In eukaryotic cells, RNA polymerase III (Pol III for short) is a key protein responsible for transcribing DNA into 5S ribosomal RNA, transfer RNA (tRNA) and other small RNAs. These genes, transcribed by RNA polymerase III, belong to the category of "basic genes" whose expression is required in all cell types and under most environmental conditions. Therefore, the regulation of Pol III transcription is mainly related to the regulation of cell growth and cell cycle, and therefore requires fewer regulatory proteins than RNA polymerase II. However, under stress conditions, the Maf1 protein inhibits Pol III activity, and rapamycin inhibits Pol III function by directly targeting TOR.
Transcription process
The transcription process (regardless of which polymerase is performed) is divided into three main stages:
- Startup: RNA polymerase complex needs to be constructed on the promoter of the gene
- Elongation: Synthesis of RNA Transcription
- Termination: Complete RNA transcription and disassemble the RNA polymerase complex
Startup process
Compared with Pol II, Pol III is characterized by the fact that it does not require control sequences upstream of the gene and usually relies on internal control sequences, that is, sequences in the transcribed region. Pol III initiation is divided into three categories, corresponding to the initiation of 5S rRNA, tRNA, and U6 snRNA.
"TFIIIB is composed of three subunits: TATA binding protein (TBP), TFIIB-related factor (BRF1 or BRF2) and B-double protein (BDP1)."
Class I: Initiation of 5S rRNA
During the initiation of the 5S rRNA (category I) gene, TFIIIA first binds to the C region of the 5S rRNA control sequence located in the transcribed DNA sequence, and then TFIIIC introduces TFIIIB and assembles Pol III.
Class II: Initiation of tRNA
For tRNA (category II) initiation, TFIIIC binds to control sequence A and B regions and positions TFIIIB to bind DNA at the transcription start site.

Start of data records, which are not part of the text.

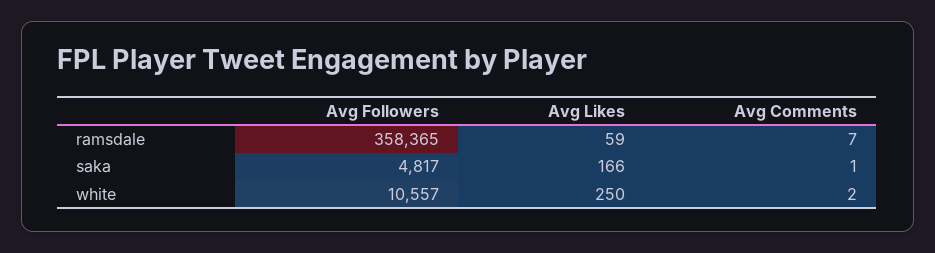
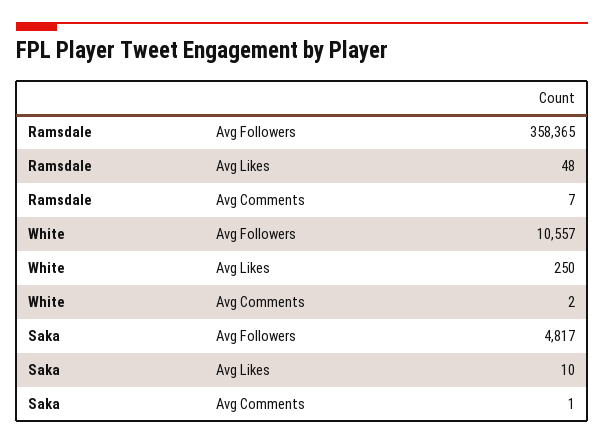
  {
    "Avg Followers": {
      "ramsdale": 358365,
      "saka": 4817,
      "white": 10557
    },
    "Avg Likes": {
-     "ramsdale": 59,
+     "ramsdale": 48,
-     "saka": 166,
+     "saka": 10,
      "white": 250
    },
    "Avg Comments": {
      "ramsdale": 7,
      "saka": 1,
      "white": 2
    }
  }

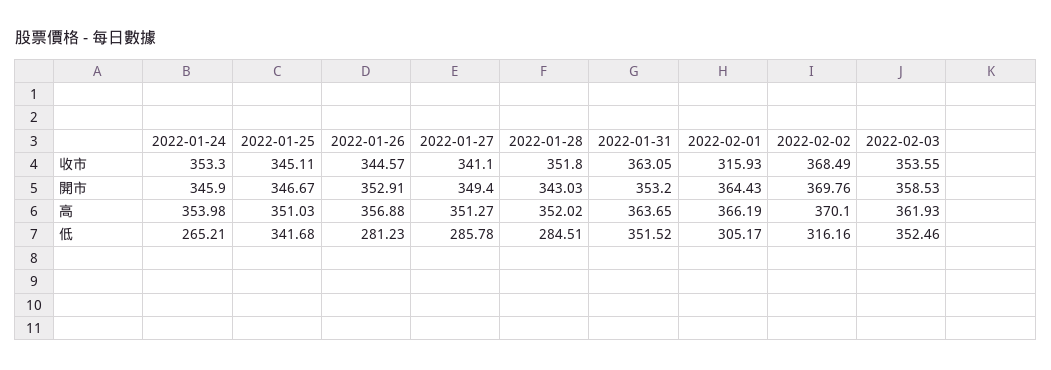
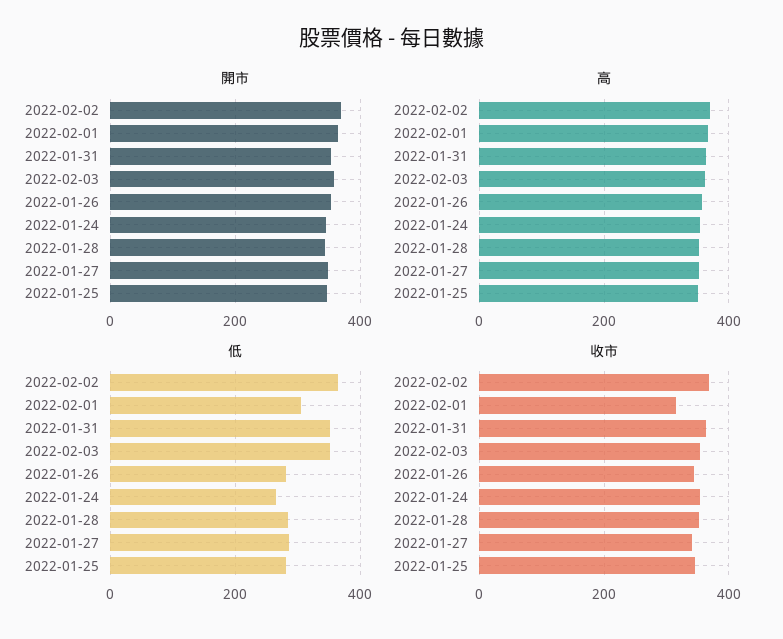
  {
    "收市": {
      "2022-01-24": 353.3,
      "2022-01-25": 345.11,
      "2022-01-26": 344.57,
      "2022-01-27": 341.1,
      "2022-01-28": 351.8,
      "2022-01-31": 363.05,
      "2022-02-01": 315.93,
      "2022-02-02": 368.49,
      "2022-02-03": 353.55
    },
    "開市": {
      "2022-01-24": 345.9,
      "2022-01-25": 346.67,
      "2022-01-26": 352.91,
      "2022-01-27": 349.4,
      "2022-01-28": 343.03,
      "2022-01-31": 353.2,
      "2022-02-01": 364.43,
      "2022-02-02": 369.76,
      "2022-02-03": 358.53
    },
    "高": {
      "2022-01-24": 353.98,
      "2022-01-25": 351.03,
      "2022-01-26": 356.88,
      "2022-01-27": 351.27,
      "2022-01-28": 352.02,
      "2022-01-31": 363.65,
      "2022-02-01": 366.19,
      "2022-02-02": 370.1,
      "2022-02-03": 361.93
    },
    "低": {
      "2022-01-24": 265.21,
-     "2022-01-25": 341.68,
+     "2022-01-25": 280,
      "2022-01-26": 281.23,
      "2022-01-27": 285.78,
      "2022-01-28": 284.51,
      "2022-01-31": 351.52,
      "2022-02-01": 305.17,
-     "2022-02-02": 316.16,
+     "2022-02-02": 360,
      "2022-02-03": 352.46
    }
  }

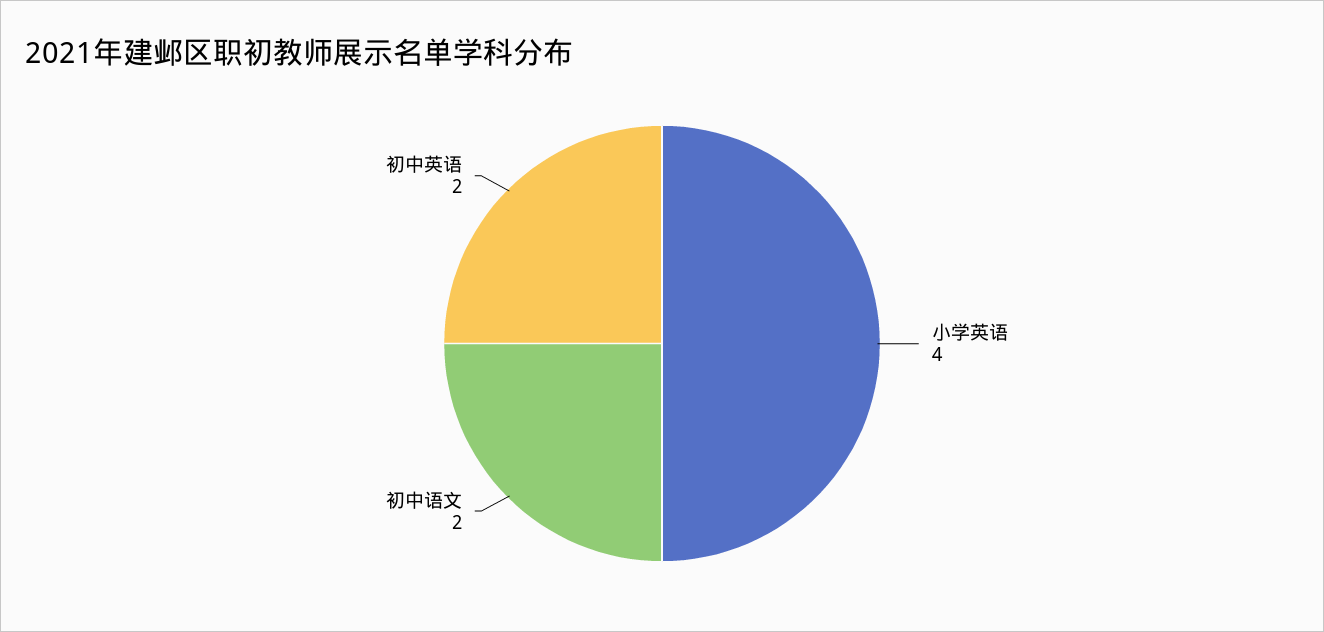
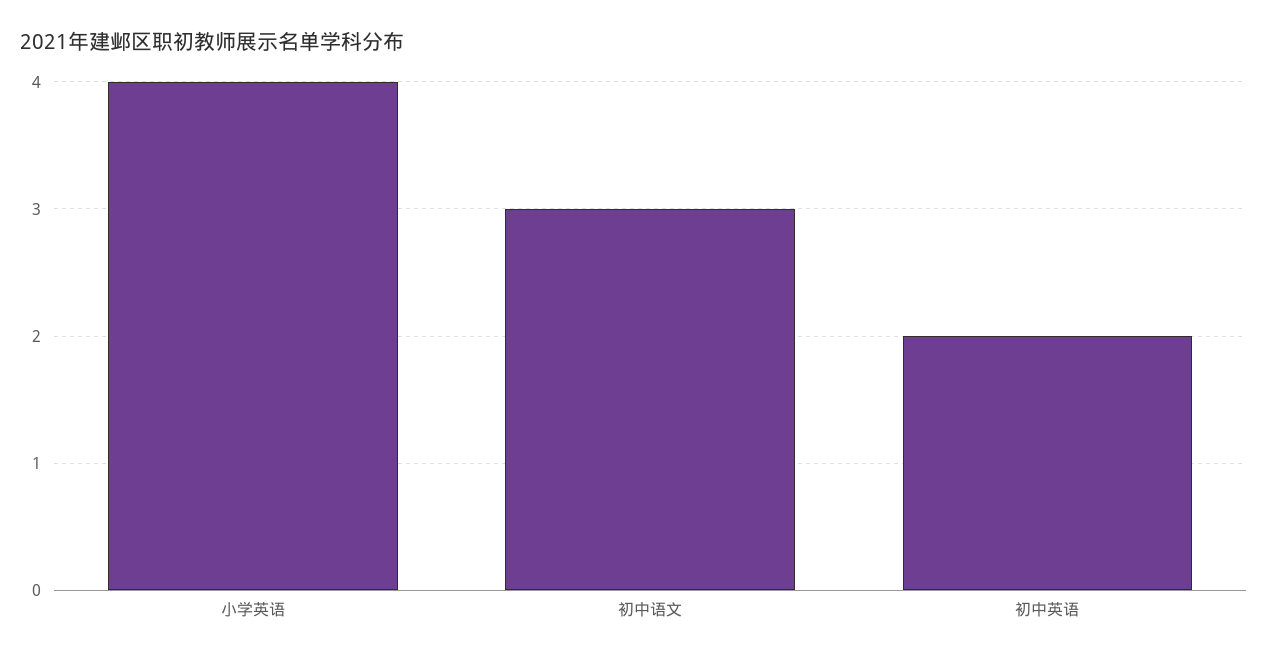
  {
    "小学英语": 4,
-   "初中语文": 2,
+   "初中语文": 3,
    "初中英语": 2
  }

Class III: Initiation of U6 snRNA
In the initiation of U6 snRNA (category III), SNAPc will bind to sequences upstream of the initiation site, a process that is enhanced by the Pol II transcription factor and ultimately promotes the assembly of TFIIIB.
Extension process
TFIIIB continues to bind to DNA after Pol III initiates transcription, unlike most basic transcription factors for Pol II transcription, which results in a high restart rate of Pol III transcribed genes.
"A study in the yeast Saccharomyces cerevisiae found that the average rate at which RNA chains extend is 21 to 22 nucleotides per second."
Termination process
Pol III terminates transcription on small polyureas (5 to 6 U), and although the hairpin structure is not required in eukaryotes, its presence may increase termination efficiency.
Transcribed small RNA
RNA transcribed by RNA polymerase III includes:
- Transfer RNA (tRNA)
- 5S ribosomal RNA
- U6 spliceosomal RNA
- RNase P and RNase MRP RNA
- 7SL RNA (RNA component of signal recognition particles)
- Various microRNAs
- Small nucleolar RNA
- Several gene regulatory antisense RNAs
Role in DNA repair
RNA polymerase III appears to be critical for repair of DNA double-strand breaks by homologous recombination. It promotes the formation of transient RNA-DNA hybrids at double-strand breaks, an essential intermediate step in homologous recombination-mediated double-strand break repair.
"This step protects the 3' end of the DNA strand from degradation, and the RNA strand is subsequently replaced by the RAD51 protein."
In an ever-changing biological environment, RNA polymerase III maps out how to protect cellular processes and plays an indispensable role in cooperating with DNA repair. Have you ever thought about the importance of the tasks of these small RNAs in cells to overall genome stability?